Softbank is selling off $41 billion in assets this year to lower its debts, buyback shares and boost its cash reserves as it seeks to strengthen its footing and reassure investors as its investments are exposed to economic shocks caused by coronavirus.
“This program will be the largest share buyback and will result in the largest increase in cash balance in the history of SBG, reflecting the firm and unwavering confidence we have in our business,” Billionaire owner Masayoshi Son said in a statement on Monday.
It is not known which assets would be sold, but some $18 billion will go towards a share buyback.

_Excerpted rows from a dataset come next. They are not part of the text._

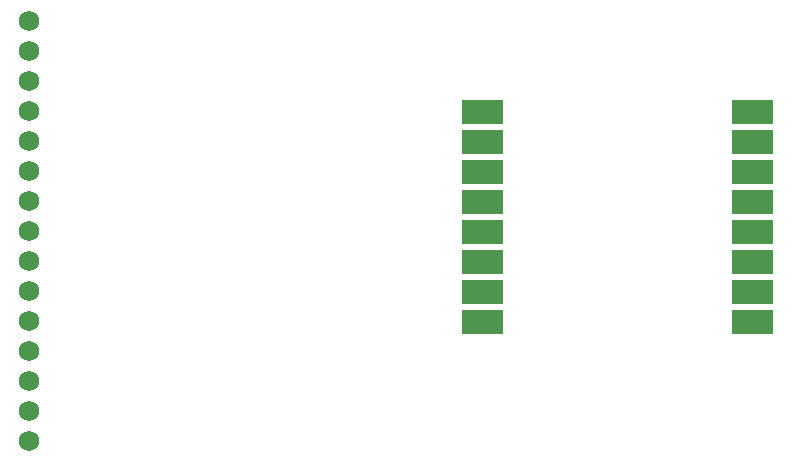
<source format=gts>
G04 Layer: TopSolderMaskLayer*
G04 EasyEDA v6.4.25, 2022-01-12T14:51:12+01:00*
G04 7a201c4e50c24bc0a63e83562ee2f331,e596f8a6ee9548d7bb734fb2f4e531ed,10*
G04 Gerber Generator version 0.2*
G04 Scale: 100 percent, Rotated: No, Reflected: No *
G04 Dimensions in millimeters *
G04 leading zeros omitted , absolute positions ,4 integer and 5 decimal *
%FSLAX45Y45*%
%MOMM*%

%ADD15C,1.7272*%

%LPD*%
D15*
G01*
X1397000Y4013200D03*
G01*
X1397000Y4267200D03*
G01*
X1397000Y4521200D03*
G01*
X1397000Y4775200D03*
G01*
X1397000Y5029200D03*
G01*
X1397000Y5283200D03*
G01*
X1397000Y5537200D03*
G01*
X1397000Y5791200D03*
G01*
X1397000Y6045200D03*
G01*
X1397000Y6299200D03*
G01*
X1397000Y6553200D03*
G01*
X1397000Y6807200D03*
G01*
X1397000Y7061200D03*
G01*
X1397000Y7315200D03*
G01*
X1397000Y7569200D03*
G36*
X7343647Y4914900D02*
G01*
X7343647Y5118100D01*
X7693152Y5118100D01*
X7693152Y4914900D01*
G37*
G36*
X7343647Y5168900D02*
G01*
X7343647Y5372100D01*
X7693152Y5372100D01*
X7693152Y5168900D01*
G37*
G36*
X7343647Y5422900D02*
G01*
X7343647Y5626100D01*
X7693152Y5626100D01*
X7693152Y5422900D01*
G37*
G36*
X7343647Y5676900D02*
G01*
X7343647Y5880100D01*
X7693152Y5880100D01*
X7693152Y5676900D01*
G37*
G36*
X7343647Y5930900D02*
G01*
X7343647Y6134100D01*
X7693152Y6134100D01*
X7693152Y5930900D01*
G37*
G36*
X7343647Y6184900D02*
G01*
X7343647Y6388100D01*
X7693152Y6388100D01*
X7693152Y6184900D01*
G37*
G36*
X7343647Y6438900D02*
G01*
X7343647Y6642100D01*
X7693152Y6642100D01*
X7693152Y6438900D01*
G37*
G36*
X7343647Y6692900D02*
G01*
X7343647Y6896100D01*
X7693152Y6896100D01*
X7693152Y6692900D01*
G37*
G36*
X5057647Y4914900D02*
G01*
X5057647Y5118100D01*
X5407152Y5118100D01*
X5407152Y4914900D01*
G37*
G36*
X5057647Y5168900D02*
G01*
X5057647Y5372100D01*
X5407152Y5372100D01*
X5407152Y5168900D01*
G37*
G36*
X5057647Y5422900D02*
G01*
X5057647Y5626100D01*
X5407152Y5626100D01*
X5407152Y5422900D01*
G37*
G36*
X5057647Y5676900D02*
G01*
X5057647Y5880100D01*
X5407152Y5880100D01*
X5407152Y5676900D01*
G37*
G36*
X5057647Y5930900D02*
G01*
X5057647Y6134100D01*
X5407152Y6134100D01*
X5407152Y5930900D01*
G37*
G36*
X5057647Y6184900D02*
G01*
X5057647Y6388100D01*
X5407152Y6388100D01*
X5407152Y6184900D01*
G37*
G36*
X5057647Y6438900D02*
G01*
X5057647Y6642100D01*
X5407152Y6642100D01*
X5407152Y6438900D01*
G37*
G36*
X5057647Y6692900D02*
G01*
X5057647Y6896100D01*
X5407152Y6896100D01*
X5407152Y6692900D01*
G37*
M02*

</source>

It follows SoftBank’s $4.5 billion share buyback announced earlier this month.
Softbank’s shares surged more than 18% on Monday, its biggest gain in nearly 12 years.
The Tokyo-headquartered conglomerate said its shares were undervalued at 73% its intrinsic value, “the largest discount in the company’s history.” Investors have been skeptical after Son’s underperforming bets on the likes of Uber and WeWork.
SoftBank has holdings in e-commerce giant Alibaba, while its investments in Uber and troubled office-sharing firm WeWork are well-documented.
Key background: The latest share buyback announcement follows pressure from activist fund Elliott Management, which bought a stake in the company in February, to increase buybacks and shareholder returns. Meanwhile funding for SoftBank’s second Vision Fund has been slower than expected after the performance of its first Vision Fund.